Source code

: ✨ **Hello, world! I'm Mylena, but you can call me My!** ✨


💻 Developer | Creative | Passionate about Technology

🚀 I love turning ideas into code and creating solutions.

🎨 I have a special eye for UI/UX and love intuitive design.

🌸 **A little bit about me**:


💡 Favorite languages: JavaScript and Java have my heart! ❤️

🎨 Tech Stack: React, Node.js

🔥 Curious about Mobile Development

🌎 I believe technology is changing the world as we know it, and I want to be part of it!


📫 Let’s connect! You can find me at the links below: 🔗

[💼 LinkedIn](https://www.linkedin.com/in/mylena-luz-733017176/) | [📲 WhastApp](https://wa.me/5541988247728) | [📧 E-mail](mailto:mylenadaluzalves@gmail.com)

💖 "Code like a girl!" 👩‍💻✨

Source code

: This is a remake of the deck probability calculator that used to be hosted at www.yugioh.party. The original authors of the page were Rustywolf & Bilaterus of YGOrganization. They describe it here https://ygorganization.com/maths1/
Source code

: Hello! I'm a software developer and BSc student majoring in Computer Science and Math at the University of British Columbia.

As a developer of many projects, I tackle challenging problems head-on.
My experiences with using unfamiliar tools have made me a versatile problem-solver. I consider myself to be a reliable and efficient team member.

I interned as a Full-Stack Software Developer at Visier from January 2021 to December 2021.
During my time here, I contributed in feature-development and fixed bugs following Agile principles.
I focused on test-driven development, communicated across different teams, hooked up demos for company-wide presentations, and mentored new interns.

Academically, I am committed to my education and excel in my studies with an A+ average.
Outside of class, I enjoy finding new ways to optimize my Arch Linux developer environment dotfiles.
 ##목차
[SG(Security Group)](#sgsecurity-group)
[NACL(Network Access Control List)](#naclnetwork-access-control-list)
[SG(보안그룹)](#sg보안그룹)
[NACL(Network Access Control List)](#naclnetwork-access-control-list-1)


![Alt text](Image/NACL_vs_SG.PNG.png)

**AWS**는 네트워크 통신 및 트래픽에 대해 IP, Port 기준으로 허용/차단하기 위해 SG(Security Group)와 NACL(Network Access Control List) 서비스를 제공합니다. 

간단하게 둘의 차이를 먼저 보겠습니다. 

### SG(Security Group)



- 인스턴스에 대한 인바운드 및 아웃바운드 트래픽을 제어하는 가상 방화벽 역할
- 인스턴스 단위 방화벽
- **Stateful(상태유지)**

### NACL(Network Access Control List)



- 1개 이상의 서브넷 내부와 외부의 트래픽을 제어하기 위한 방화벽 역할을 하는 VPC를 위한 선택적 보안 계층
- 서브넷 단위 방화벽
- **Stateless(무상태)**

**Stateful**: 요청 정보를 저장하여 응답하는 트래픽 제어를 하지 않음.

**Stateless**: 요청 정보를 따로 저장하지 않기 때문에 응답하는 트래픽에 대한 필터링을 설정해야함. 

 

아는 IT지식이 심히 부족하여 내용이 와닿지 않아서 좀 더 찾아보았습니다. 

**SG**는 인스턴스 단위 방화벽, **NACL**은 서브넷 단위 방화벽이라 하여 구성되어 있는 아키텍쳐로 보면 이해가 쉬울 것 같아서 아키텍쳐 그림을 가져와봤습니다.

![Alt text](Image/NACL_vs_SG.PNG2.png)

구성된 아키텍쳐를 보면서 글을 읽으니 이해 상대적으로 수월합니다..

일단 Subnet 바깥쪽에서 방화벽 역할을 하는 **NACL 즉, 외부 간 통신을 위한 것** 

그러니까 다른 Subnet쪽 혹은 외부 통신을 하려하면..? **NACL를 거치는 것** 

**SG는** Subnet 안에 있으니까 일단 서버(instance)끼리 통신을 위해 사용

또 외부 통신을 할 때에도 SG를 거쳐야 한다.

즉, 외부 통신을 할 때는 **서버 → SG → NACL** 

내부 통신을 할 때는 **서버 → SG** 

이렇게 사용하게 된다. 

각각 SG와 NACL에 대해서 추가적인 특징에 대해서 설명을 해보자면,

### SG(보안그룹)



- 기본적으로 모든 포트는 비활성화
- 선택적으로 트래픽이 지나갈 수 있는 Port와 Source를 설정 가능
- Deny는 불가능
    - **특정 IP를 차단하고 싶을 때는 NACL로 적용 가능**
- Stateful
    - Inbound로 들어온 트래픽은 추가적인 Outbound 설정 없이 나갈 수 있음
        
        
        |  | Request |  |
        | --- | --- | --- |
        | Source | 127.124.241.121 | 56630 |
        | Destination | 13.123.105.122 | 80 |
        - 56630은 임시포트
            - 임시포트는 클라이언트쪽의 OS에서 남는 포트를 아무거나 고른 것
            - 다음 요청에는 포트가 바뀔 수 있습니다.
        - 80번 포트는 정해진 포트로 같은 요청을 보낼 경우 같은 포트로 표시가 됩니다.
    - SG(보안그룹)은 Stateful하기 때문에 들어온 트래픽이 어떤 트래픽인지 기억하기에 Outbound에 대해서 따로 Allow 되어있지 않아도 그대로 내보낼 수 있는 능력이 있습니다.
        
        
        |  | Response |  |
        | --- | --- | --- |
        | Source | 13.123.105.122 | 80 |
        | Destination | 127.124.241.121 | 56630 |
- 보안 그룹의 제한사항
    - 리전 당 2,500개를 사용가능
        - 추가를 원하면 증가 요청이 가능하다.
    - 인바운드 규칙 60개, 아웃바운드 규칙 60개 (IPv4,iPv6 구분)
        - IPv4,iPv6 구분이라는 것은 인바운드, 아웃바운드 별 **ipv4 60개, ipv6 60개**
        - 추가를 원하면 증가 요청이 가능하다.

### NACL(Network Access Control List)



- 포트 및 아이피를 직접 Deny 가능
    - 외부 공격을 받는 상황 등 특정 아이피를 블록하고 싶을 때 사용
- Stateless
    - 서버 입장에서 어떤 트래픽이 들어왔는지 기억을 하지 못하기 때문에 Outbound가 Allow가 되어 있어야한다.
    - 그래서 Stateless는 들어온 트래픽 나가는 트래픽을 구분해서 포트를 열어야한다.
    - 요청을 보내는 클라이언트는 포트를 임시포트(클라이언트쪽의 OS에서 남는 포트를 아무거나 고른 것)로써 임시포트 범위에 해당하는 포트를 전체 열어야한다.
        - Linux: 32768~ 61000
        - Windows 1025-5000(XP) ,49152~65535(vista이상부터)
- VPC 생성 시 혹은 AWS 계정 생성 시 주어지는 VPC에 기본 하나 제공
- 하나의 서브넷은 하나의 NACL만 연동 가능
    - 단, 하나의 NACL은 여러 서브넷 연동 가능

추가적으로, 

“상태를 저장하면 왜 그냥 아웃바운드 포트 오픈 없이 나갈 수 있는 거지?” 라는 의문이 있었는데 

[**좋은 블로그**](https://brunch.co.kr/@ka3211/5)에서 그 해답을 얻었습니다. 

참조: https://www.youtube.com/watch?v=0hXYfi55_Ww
◇ ◇ ◇
§ **Work instructions**
Please make an exact copy of the entries, down to the last character.

§ **Result for this exercise**
Source code

: ✨ **Hello, world! I'm Mylena, but you can call me My!** ✨


💻 Developer | Creative | Passionate about Technology

🚀 I love turning ideas into code and creating solutions.

🎨 I have a special eye for UI/UX and love intuitive design.

🌸 **A little bit about me**:


💡 Favorite languages: JavaScript and Java have my heart! ❤️

🎨 Tech Stack: React, Node.js

🔥 Curious about Mobile Development

🌎 I believe technology is changing the world as we know it, and I want to be part of it!


📫 Let’s connect! You can find me at the links below: 🔗

[💼 LinkedIn](https://www.linkedin.com/in/mylena-luz-733017176/) | [📲 WhastApp](https://wa.me/5541988247728) | [📧 E-mail](mailto:mylenadaluzalves@gmail.com)

💖 "Code like a girl!" 👩‍💻✨

Source code

: This is a remake of the deck probability calculator that used to be hosted at www.yugioh.party. The original authors of the page were Rustywolf & Bilaterus of YGOrganization. They describe it here https://ygorganization.com/maths1/
Source code

: Hello! I'm a software developer and BSc student majoring in Computer Science and Math at the University of British Columbia.

As a developer of many projects, I tackle challenging problems head-on.
My experiences with using unfamiliar tools have made me a versatile problem-solver. I consider myself to be a reliable and efficient team member.

I interned as a Full-Stack Software Developer at Visier from January 2021 to December 2021.
During my time here, I contributed in feature-development and fixed bugs following Agile principles.
I focused on test-driven development, communicated across different teams, hooked up demos for company-wide presentations, and mentored new interns.

Academically, I am committed to my education and excel in my studies with an A+ average.
Outside of class, I enjoy finding new ways to optimize my Arch Linux developer environment dotfiles.
 ##목차
[SG(Security Group)](#sgsecurity-group)
[NACL(Network Access Control List)](#naclnetwork-access-control-list)
[SG(보안그룹)](#sg보안그룹)
[NACL(Network Access Control List)](#naclnetwork-access-control-list-1)


![Alt text](Image/NACL_vs_SG.PNG.png)

**AWS**는 네트워크 통신 및 트래픽에 대해 IP, Port 기준으로 허용/차단하기 위해 SG(Security Group)와 NACL(Network Access Control List) 서비스를 제공합니다. 

간단하게 둘의 차이를 먼저 보겠습니다. 

### SG(Security Group)



- 인스턴스에 대한 인바운드 및 아웃바운드 트래픽을 제어하는 가상 방화벽 역할
- 인스턴스 단위 방화벽
- **Stateful(상태유지)**

### NACL(Network Access Control List)



- 1개 이상의 서브넷 내부와 외부의 트래픽을 제어하기 위한 방화벽 역할을 하는 VPC를 위한 선택적 보안 계층
- 서브넷 단위 방화벽
- **Stateless(무상태)**

**Stateful**: 요청 정보를 저장하여 응답하는 트래픽 제어를 하지 않음.

**Stateless**: 요청 정보를 따로 저장하지 않기 때문에 응답하는 트래픽에 대한 필터링을 설정해야함. 

 

아는 IT지식이 심히 부족하여 내용이 와닿지 않아서 좀 더 찾아보았습니다. 

**SG**는 인스턴스 단위 방화벽, **NACL**은 서브넷 단위 방화벽이라 하여 구성되어 있는 아키텍쳐로 보면 이해가 쉬울 것 같아서 아키텍쳐 그림을 가져와봤습니다.

![Alt text](Image/NACL_vs_SG.PNG2.png)

구성된 아키텍쳐를 보면서 글을 읽으니 이해 상대적으로 수월합니다..

일단 Subnet 바깥쪽에서 방화벽 역할을 하는 **NACL 즉, 외부 간 통신을 위한 것** 

그러니까 다른 Subnet쪽 혹은 외부 통신을 하려하면..? **NACL를 거치는 것** 

**SG는** Subnet 안에 있으니까 일단 서버(instance)끼리 통신을 위해 사용

또 외부 통신을 할 때에도 SG를 거쳐야 한다.

즉, 외부 통신을 할 때는 **서버 → SG → NACL** 

내부 통신을 할 때는 **서버 → SG** 

이렇게 사용하게 된다. 

각각 SG와 NACL에 대해서 추가적인 특징에 대해서 설명을 해보자면,

### SG(보안그룹)



- 기본적으로 모든 포트는 비활성화
- 선택적으로 트래픽이 지나갈 수 있는 Port와 Source를 설정 가능
- Deny는 불가능
    - **특정 IP를 차단하고 싶을 때는 NACL로 적용 가능**
- Stateful
    - Inbound로 들어온 트래픽은 추가적인 Outbound 설정 없이 나갈 수 있음
        
        
        |  | Request |  |
        | --- | --- | --- |
        | Source | 127.124.241.121 | 56630 |
        | Destination | 13.123.105.122 | 80 |
        - 56630은 임시포트
            - 임시포트는 클라이언트쪽의 OS에서 남는 포트를 아무거나 고른 것
            - 다음 요청에는 포트가 바뀔 수 있습니다.
        - 80번 포트는 정해진 포트로 같은 요청을 보낼 경우 같은 포트로 표시가 됩니다.
    - SG(보안그룹)은 Stateful하기 때문에 들어온 트래픽이 어떤 트래픽인지 기억하기에 Outbound에 대해서 따로 Allow 되어있지 않아도 그대로 내보낼 수 있는 능력이 있습니다.
        
        
        |  | Response |  |
        | --- | --- | --- |
        | Source | 13.123.105.122 | 80 |
        | Destination | 127.124.241.121 | 56630 |
- 보안 그룹의 제한사항
    - 리전 당 2,500개를 사용가능
        - 추가를 원하면 증가 요청이 가능하다.
    - 인바운드 규칙 60개, 아웃바운드 규칙 60개 (IPv4,iPv6 구분)
        - IPv4,iPv6 구분이라는 것은 인바운드, 아웃바운드 별 **ipv4 60개, ipv6 60개**
        - 추가를 원하면 증가 요청이 가능하다.

### NACL(Network Access Control List)



- 포트 및 아이피를 직접 Deny 가능
    - 외부 공격을 받는 상황 등 특정 아이피를 블록하고 싶을 때 사용
- Stateless
    - 서버 입장에서 어떤 트래픽이 들어왔는지 기억을 하지 못하기 때문에 Outbound가 Allow가 되어 있어야한다.
    - 그래서 Stateless는 들어온 트래픽 나가는 트래픽을 구분해서 포트를 열어야한다.
    - 요청을 보내는 클라이언트는 포트를 임시포트(클라이언트쪽의 OS에서 남는 포트를 아무거나 고른 것)로써 임시포트 범위에 해당하는 포트를 전체 열어야한다.
        - Linux: 32768~ 61000
        - Windows 1025-5000(XP) ,49152~65535(vista이상부터)
- VPC 생성 시 혹은 AWS 계정 생성 시 주어지는 VPC에 기본 하나 제공
- 하나의 서브넷은 하나의 NACL만 연동 가능
    - 단, 하나의 NACL은 여러 서브넷 연동 가능

추가적으로, 

“상태를 저장하면 왜 그냥 아웃바운드 포트 오픈 없이 나갈 수 있는 거지?” 라는 의문이 있었는데 

[**좋은 블로그**](https://brunch.co.kr/@ka3211/5)에서 그 해답을 얻었습니다. 

참조: https://www.youtube.com/watch?v=0hXYfi55_Ww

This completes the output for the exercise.